▸ Given data
....................
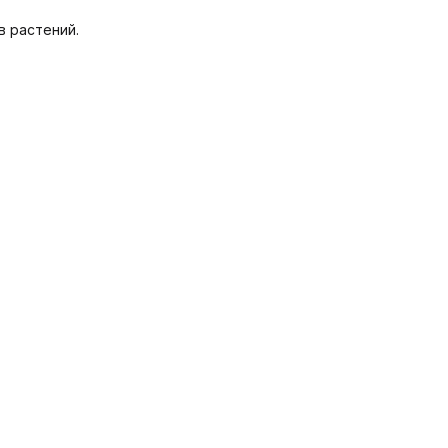
в растений.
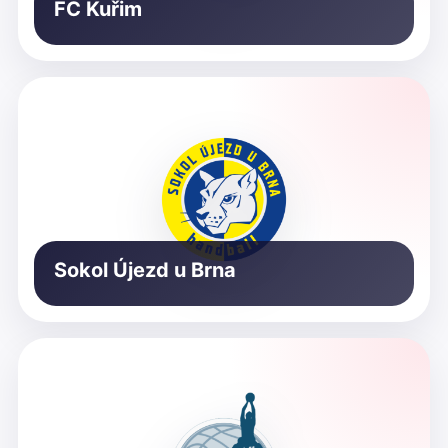
FC Kuřim
Sokol Újezd u Brna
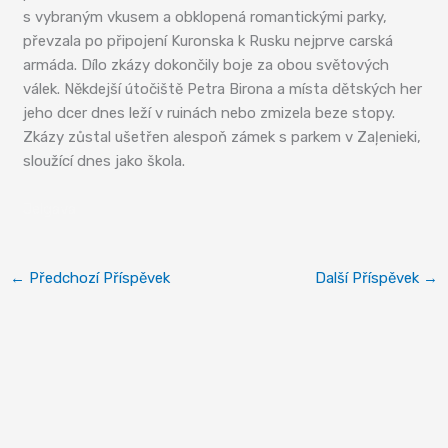
s vybraným vkusem a obklopená romantickými parky,
převzala po připojení Kuronska k Rusku nejprve carská
armáda. Dílo zkázy dokončily boje za obou světových
válek. Někdejší útočiště Petra Birona a místa dětských her
jeho dcer dnes leží v ruinách nebo zmizela beze stopy.
Zkázy zůstal ušetřen alespoň zámek s parkem v Zaļenieki,
sloužící dnes jako škola.
Jelgava
←
Předchozí Příspěvek
Další Příspěvek
→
....................
▸ Action item
Using the line that contains "převzala po připojení" as the first, reproduce each line exactly through the last line of the listing.

▸ Result below
převzala po připojení Kuronska k Rusku nejprve carská
armáda. Dílo zkázy dokončily boje za obou světových
válek. Někdejší útočiště Petra Birona a místa dětských her
jeho dcer dnes leží v ruinách nebo zmizela beze stopy.
Zkázy zůstal ušetřen alespoň zámek s parkem v Zaļenieki,
sloužící dnes jako škola.
Jelgava
←
Předchozí Příspěvek
Další Příspěvek
→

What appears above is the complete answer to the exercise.